L’enogastronomia siciliana rappresenta un patrimonio straordinario, ricco di storicità e intriso di sacralità. È uno dei filoni aurei più preziosi dell’identità culturale e turistica dell’isola. Tuttavia, proprio questo suo valore rischia oggi di essere compromesso da un fenomeno preoccupante: la banalizzazione.
Negli ultimi anni abbiamo assistito a un’esplosione di sagre, eventi, feste e appuntamenti conviviali che, se da un lato testimoniano un rinnovato interesse e una crescente vitalità economica legata al settore, dall’altro rivelano un entusiasmo spesso privo di profondità culturale. Si celebra il cibo ovunque, in ogni contesto, talvolta senza alcuna reale connessione con la tradizione o la specificità territoriale.

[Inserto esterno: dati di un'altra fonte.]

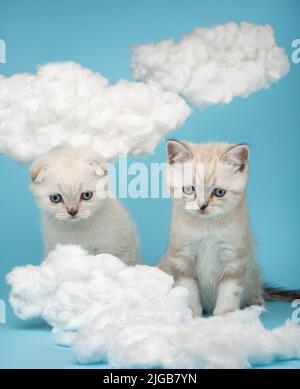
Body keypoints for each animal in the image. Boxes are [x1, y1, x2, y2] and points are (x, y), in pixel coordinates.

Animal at [158, 139, 264, 316]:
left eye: (219, 192)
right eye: (189, 189)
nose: (202, 206)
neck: (207, 227)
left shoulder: (234, 256)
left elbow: (230, 289)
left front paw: (226, 314)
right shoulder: (181, 256)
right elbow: (187, 287)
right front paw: (190, 311)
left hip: (254, 270)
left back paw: (256, 304)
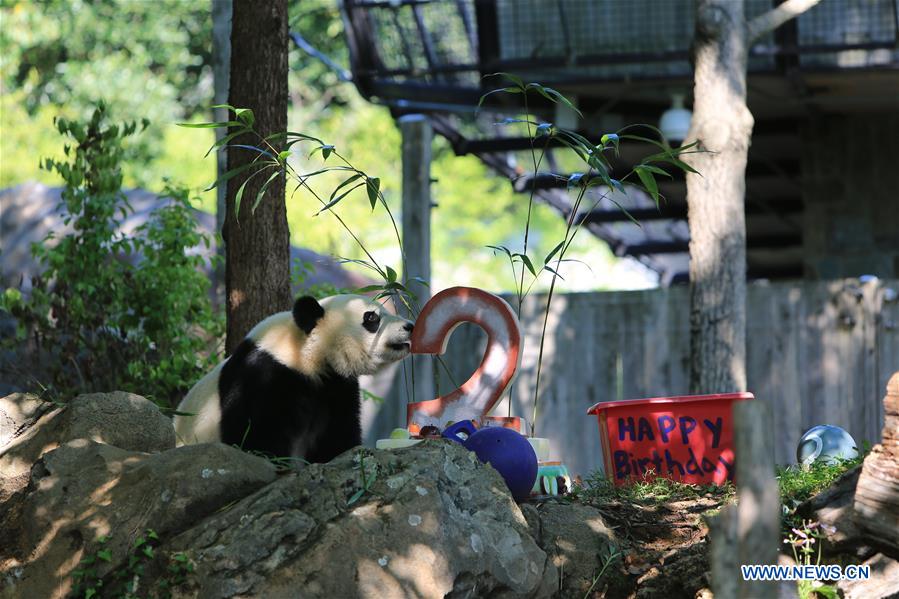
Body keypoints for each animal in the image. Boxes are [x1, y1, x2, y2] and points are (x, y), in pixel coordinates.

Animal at [172, 296, 414, 464]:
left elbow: (337, 432)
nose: (409, 326)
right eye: (371, 317)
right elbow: (253, 431)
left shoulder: (334, 385)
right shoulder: (262, 374)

Street food, cene tematiche, festival enogastronomici, percorsi food & wine: la gastronomia è ormai diventata la formula magica per garantire il successo di qualsiasi evento. Basta evocare il cibo per assicurarsi visibilità, fondi e partecipazione. La parola “gastronomia” è la chiave che apre le casse di enti pubblici e privati: Assessorati, GAL, Comuni. Tutto diventa possibile, tutto diventa “gustoso”, anche a costo di perdere autenticità.
Il rischio più grave è che questo entusiasmo alimenti una conoscenza superficiale. Tutti parlano di vino, olio, ricette tradizionali, spesso senza alcuna reale competenza. Bastano due articoli letti su un blog o qualche video di un influencer improvvisato, e ci si improvvisa esperti. Parafrasando il celebre film, si potrebbe dire: “Tutti pazzi non per Mary, ma per l’enogastronomia”.

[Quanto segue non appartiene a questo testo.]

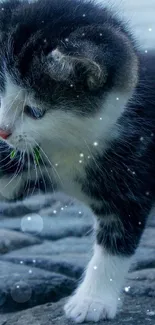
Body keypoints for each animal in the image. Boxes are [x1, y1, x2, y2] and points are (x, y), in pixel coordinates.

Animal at [0, 0, 154, 322]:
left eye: (35, 111)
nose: (2, 131)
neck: (71, 143)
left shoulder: (134, 173)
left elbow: (116, 242)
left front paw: (92, 301)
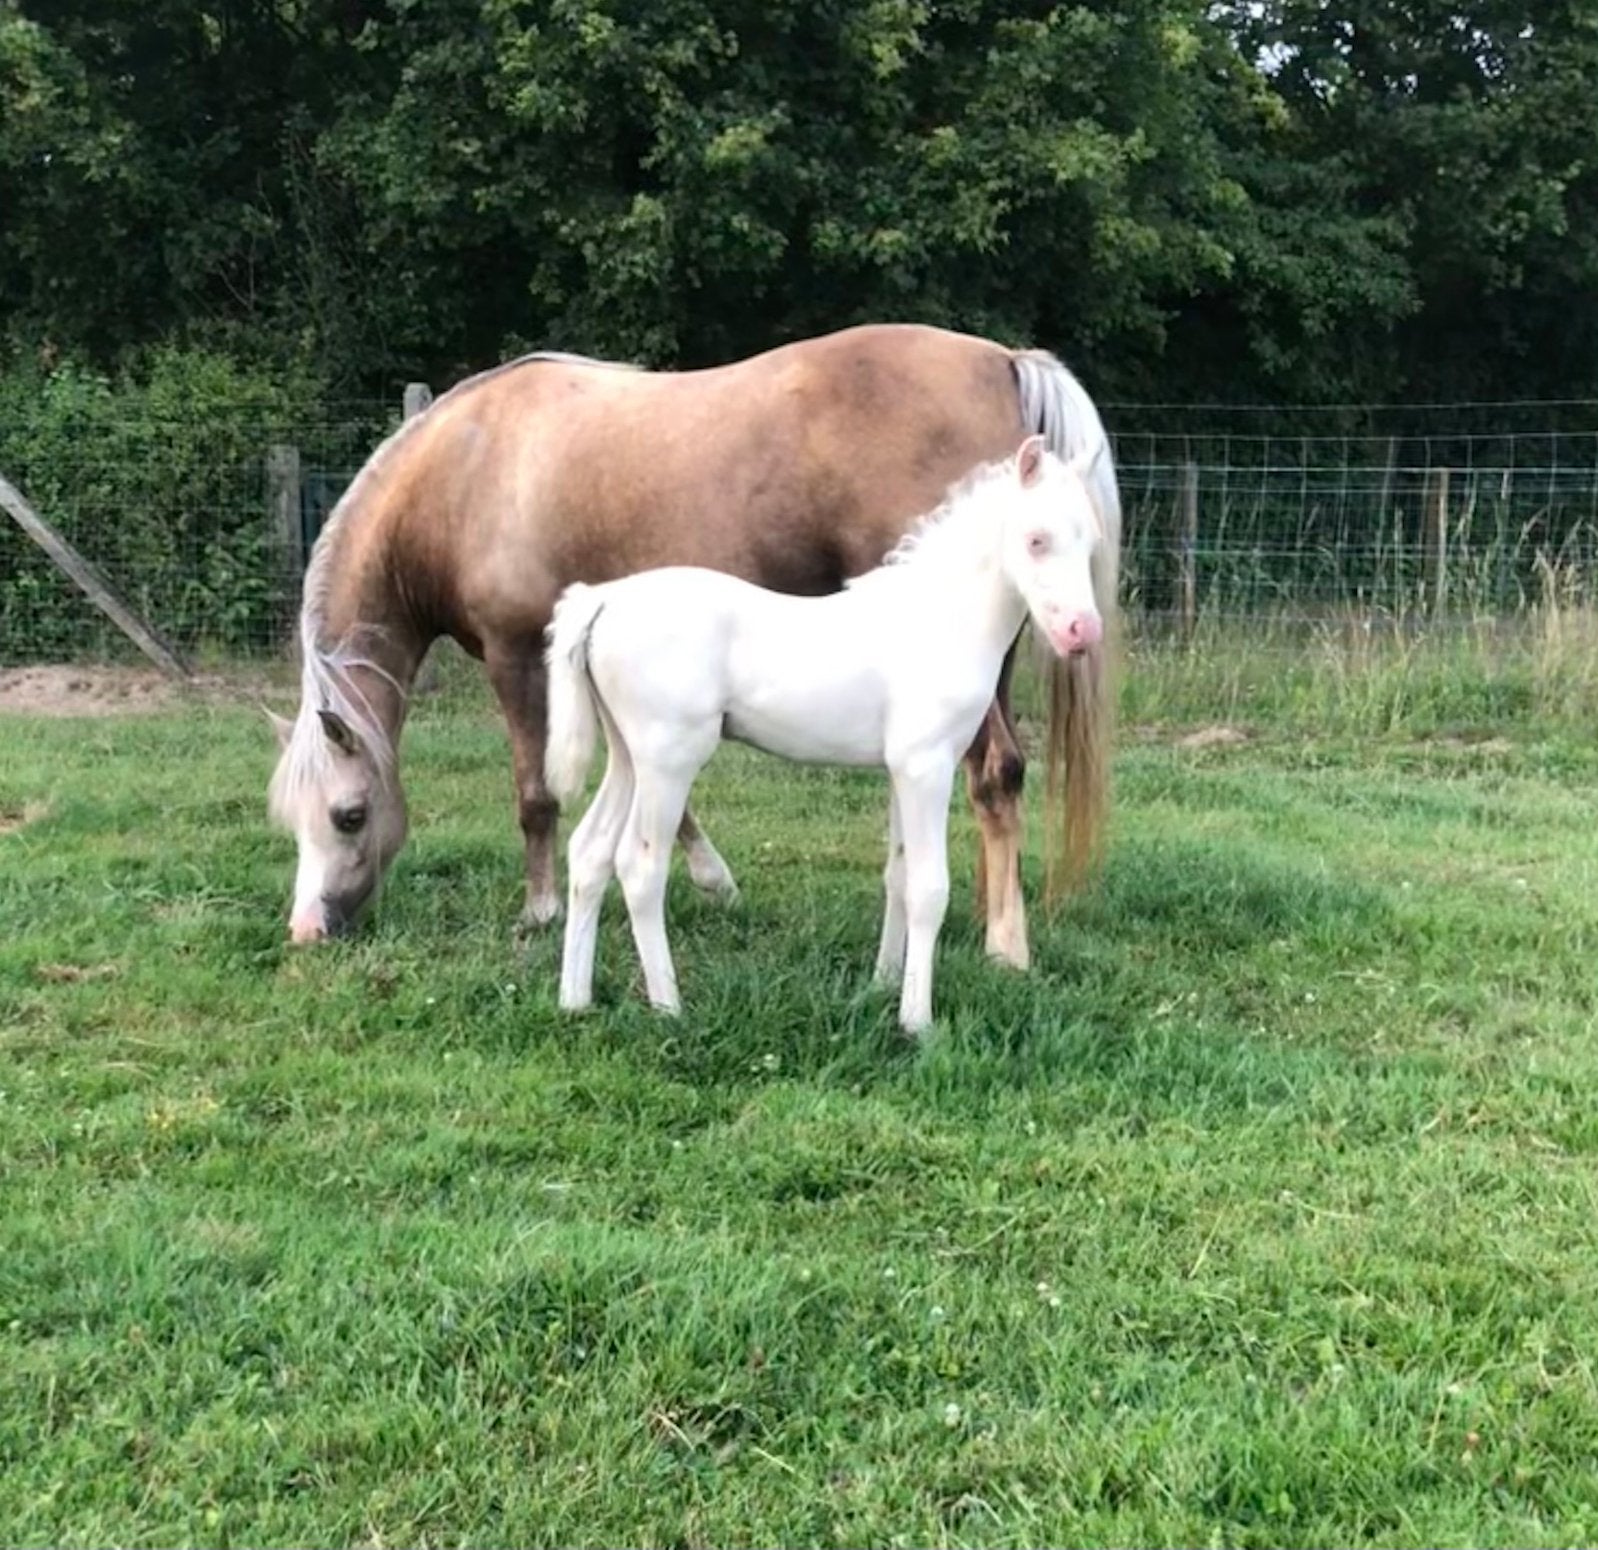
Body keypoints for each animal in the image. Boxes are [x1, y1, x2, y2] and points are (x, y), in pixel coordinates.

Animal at [266, 323, 1121, 968]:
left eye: (349, 815)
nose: (307, 930)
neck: (468, 469)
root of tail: (1003, 360)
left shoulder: (517, 658)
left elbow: (535, 794)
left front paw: (540, 911)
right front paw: (714, 879)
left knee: (996, 774)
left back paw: (1005, 944)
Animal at [545, 436, 1104, 1032]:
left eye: (1092, 541)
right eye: (1036, 539)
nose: (1082, 632)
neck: (939, 621)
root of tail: (601, 600)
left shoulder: (899, 769)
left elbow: (897, 876)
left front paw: (883, 986)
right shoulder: (926, 767)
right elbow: (929, 887)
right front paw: (917, 1022)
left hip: (628, 756)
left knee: (589, 851)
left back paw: (575, 1000)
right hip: (668, 760)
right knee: (639, 866)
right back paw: (669, 1007)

Questa omologazione dilagante tende a ignorare le radici profonde dei prodotti tipici, privandoli del loro contesto culturale, sociale e ambientale. Viene dimenticato il sincronismo, ovvero il legame tra un prodotto e il suo tempo, e l’anacronismo, ossia l’inadeguatezza di certi usi fuori dal loro contesto originario. Si rischia così di ridurre il cibo a folklore, a intrattenimento, perdendo di vista la sua funzione identitaria.
Ernesto De Martino parlava di “patrie alimentari” come spazi in cui uomo, territorio e produzione si incontrano e si rinsaldano. Oggi, quei legami si stanno indebolendo. Già Vito Teti denunciava anni fa la “sagra-invenzione”, cioè l’invenzione forzata di tradizioni alimentari a fini turistici o economici. Ma oggi, probabilmente, siamo andati oltre: assistiamo a una vera e propria “banalizzazione enogastronomica”.
Questa banalizzazione mette in pericolo la trasmissione stessa della cultura alimentare. Le memorie storiche dei prodotti, le trasformazioni climatiche, la semplificazione delle tecniche di preparazione, la perdita di saperi locali: tutto ciò segnala una crisi culturale profonda. Si sovrappongono interessi estemporanei a ciò che dovrebbe invece essere rispettato, tutelato e tramandato.
Se non si inverte questa rotta, le nuove generazioni rischiano di non ricevere alcun lascito significativo. La cultura gastronomica rischia di essere travolta non solo dall’oblio, ma da una vera e propria “anticultura”, portata avanti da fanatici dell’effimero, ciechi davanti al valore autentico del cibo come espressione di storia, identità e territorio.